┌─ Input for this task

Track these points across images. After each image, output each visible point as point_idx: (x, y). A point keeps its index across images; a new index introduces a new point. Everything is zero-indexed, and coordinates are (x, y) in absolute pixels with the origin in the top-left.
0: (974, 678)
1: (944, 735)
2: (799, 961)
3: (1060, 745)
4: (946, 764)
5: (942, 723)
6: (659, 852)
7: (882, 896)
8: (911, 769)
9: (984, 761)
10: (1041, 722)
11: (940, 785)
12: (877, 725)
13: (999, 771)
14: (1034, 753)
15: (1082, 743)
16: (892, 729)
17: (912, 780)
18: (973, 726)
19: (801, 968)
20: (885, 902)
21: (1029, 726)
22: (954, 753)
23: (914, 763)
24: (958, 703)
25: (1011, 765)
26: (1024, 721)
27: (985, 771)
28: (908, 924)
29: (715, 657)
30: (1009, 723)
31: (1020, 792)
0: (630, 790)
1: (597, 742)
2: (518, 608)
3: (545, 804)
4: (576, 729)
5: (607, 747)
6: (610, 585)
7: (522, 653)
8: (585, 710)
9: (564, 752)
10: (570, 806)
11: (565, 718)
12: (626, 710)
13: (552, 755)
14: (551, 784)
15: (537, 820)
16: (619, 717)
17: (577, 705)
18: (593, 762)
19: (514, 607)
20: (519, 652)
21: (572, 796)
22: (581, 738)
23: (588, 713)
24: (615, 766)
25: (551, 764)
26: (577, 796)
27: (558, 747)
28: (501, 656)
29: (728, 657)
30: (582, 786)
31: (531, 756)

└─

### What is required
Copy out every line of the items above without changing anything.

### Result for this task
Track these points across images. After each image, output each visible point as point_idx: (x, y). A point keeps its index across images; a new index introduces a new point. Everything is zero-indexed, and coordinates are (x, y) in absolute pixels with the origin in the top-left.
0: (974, 678)
1: (944, 735)
2: (799, 961)
3: (1060, 745)
4: (946, 764)
5: (942, 723)
6: (659, 852)
7: (882, 896)
8: (911, 769)
9: (984, 761)
10: (1041, 722)
11: (940, 785)
12: (877, 725)
13: (999, 771)
14: (1034, 753)
15: (1082, 743)
16: (892, 729)
17: (912, 780)
18: (973, 726)
19: (801, 968)
20: (885, 902)
21: (1029, 726)
22: (954, 753)
23: (914, 763)
24: (958, 703)
25: (1011, 765)
26: (1024, 721)
27: (985, 771)
28: (908, 924)
29: (715, 657)
30: (1009, 723)
31: (1020, 792)
0: (630, 790)
1: (597, 742)
2: (518, 608)
3: (545, 804)
4: (576, 729)
5: (607, 747)
6: (610, 585)
7: (522, 653)
8: (585, 710)
9: (564, 752)
10: (570, 806)
11: (565, 718)
12: (626, 710)
13: (552, 755)
14: (551, 784)
15: (537, 820)
16: (619, 717)
17: (577, 705)
18: (593, 762)
19: (514, 607)
20: (519, 652)
21: (572, 796)
22: (581, 738)
23: (588, 713)
24: (615, 766)
25: (551, 764)
26: (577, 796)
27: (558, 747)
28: (501, 656)
29: (728, 657)
30: (582, 786)
31: (531, 756)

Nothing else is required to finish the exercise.